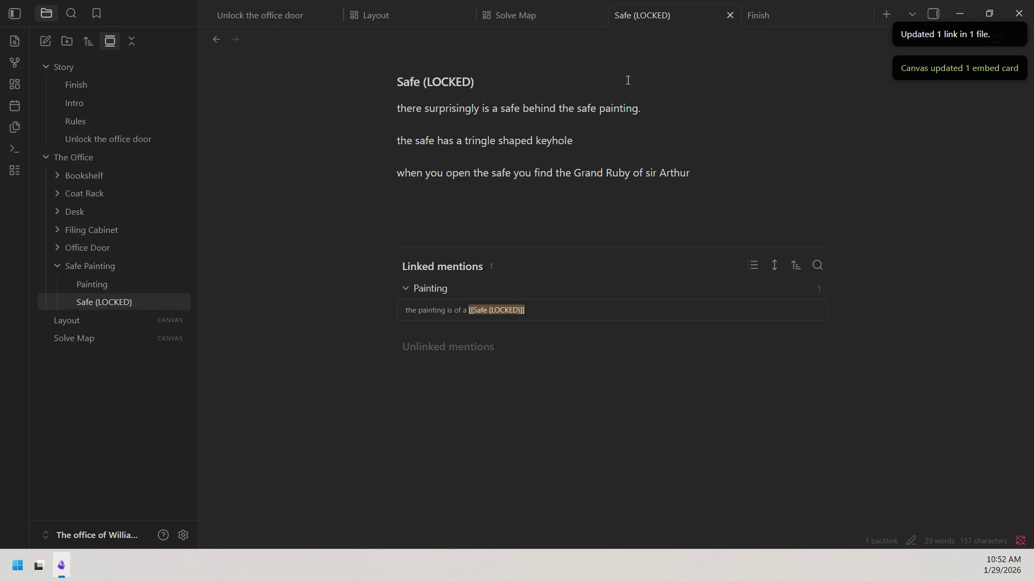
{"action": "left_click", "coordinate": [565, 17]}
{"action": "left_click", "coordinate": [647, 22]}
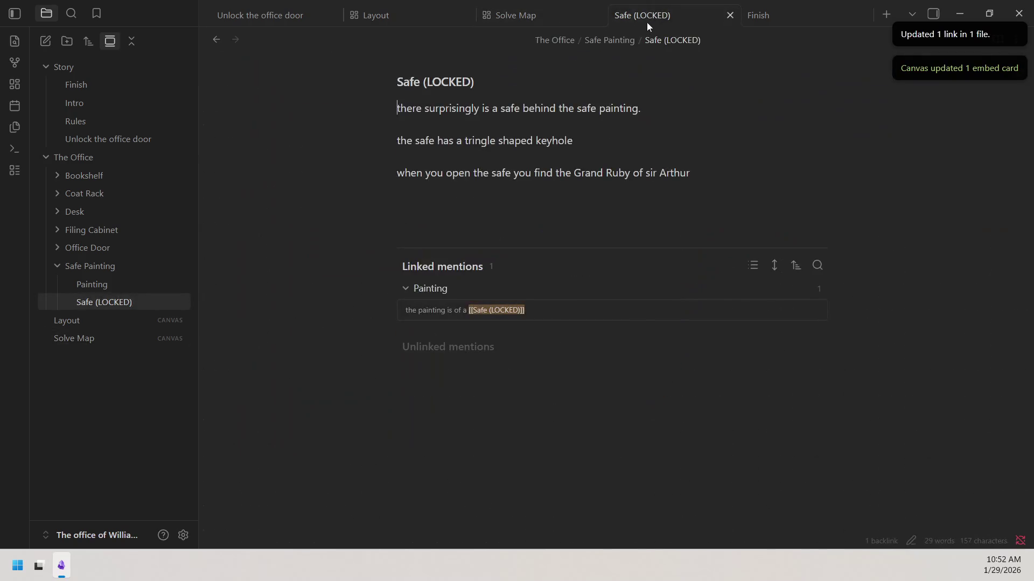
{"action": "left_click", "coordinate": [426, 20]}
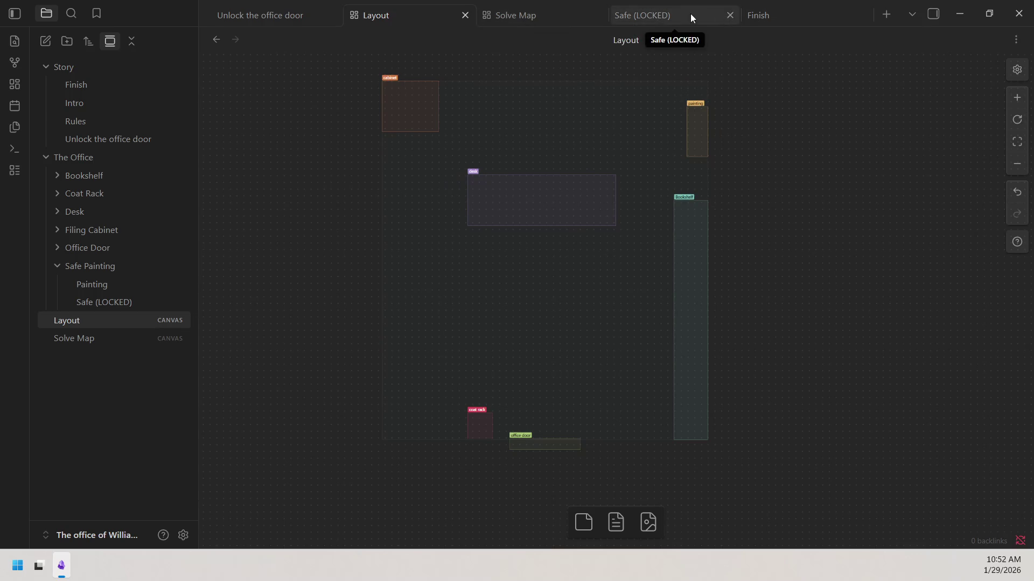
Split the Layout canvas into a widened right pane beside the Unlock the office door note.
{"action": "left_click", "coordinate": [286, 15]}
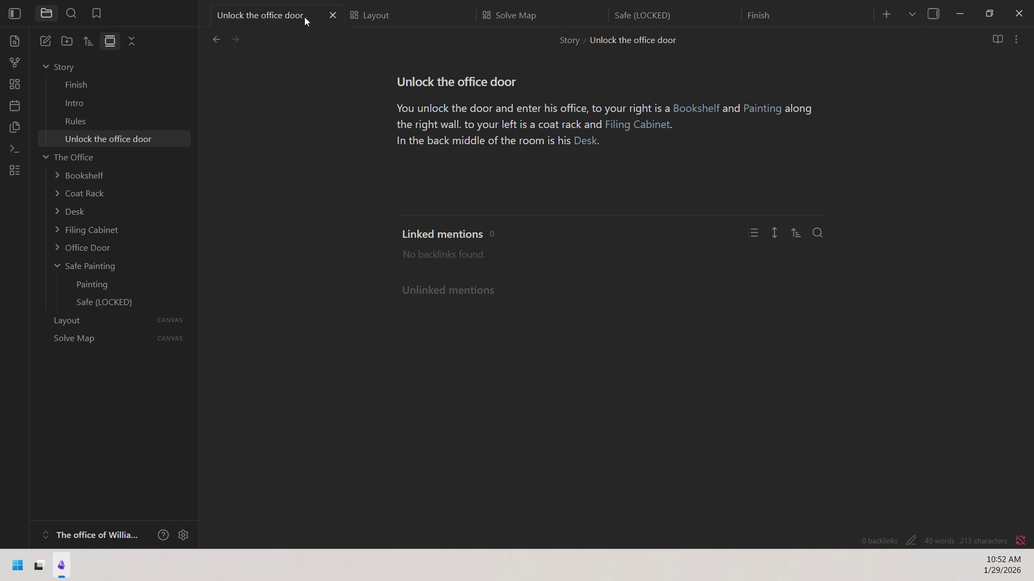
{"action": "left_click_drag", "start_coordinate": [378, 17], "coordinate": [986, 66]}
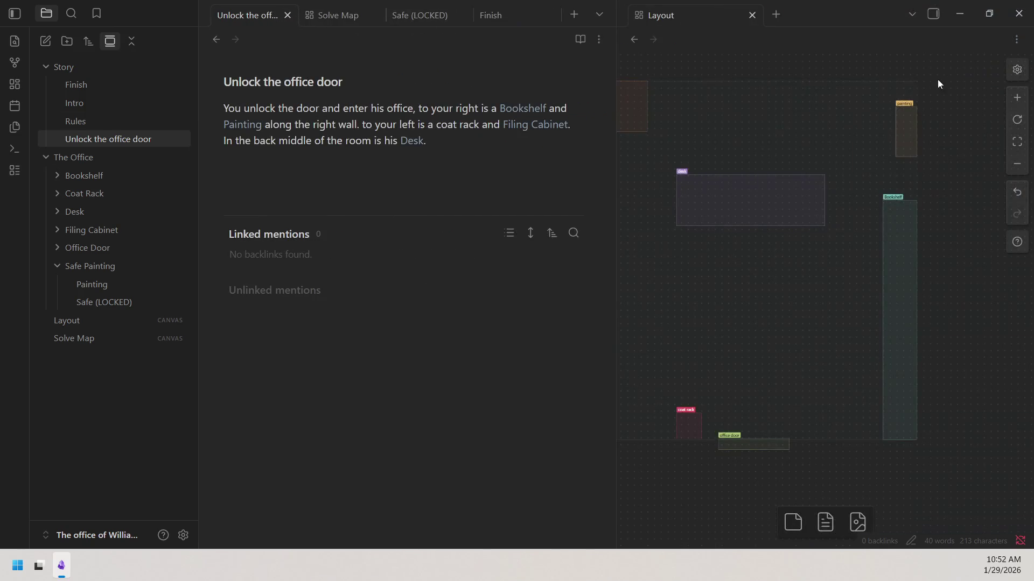
{"action": "left_click_drag", "start_coordinate": [616, 120], "coordinate": [595, 122]}
{"action": "left_click", "coordinate": [659, 229]}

* Work request: Scan the data above; copy every line where "action" appears.

* Result:
{"action": "left_click", "coordinate": [565, 17]}
{"action": "left_click", "coordinate": [647, 22]}
{"action": "left_click", "coordinate": [426, 20]}
{"action": "left_click", "coordinate": [286, 15]}
{"action": "left_click_drag", "start_coordinate": [378, 17], "coordinate": [986, 66]}
{"action": "left_click_drag", "start_coordinate": [616, 120], "coordinate": [595, 122]}
{"action": "left_click", "coordinate": [659, 229]}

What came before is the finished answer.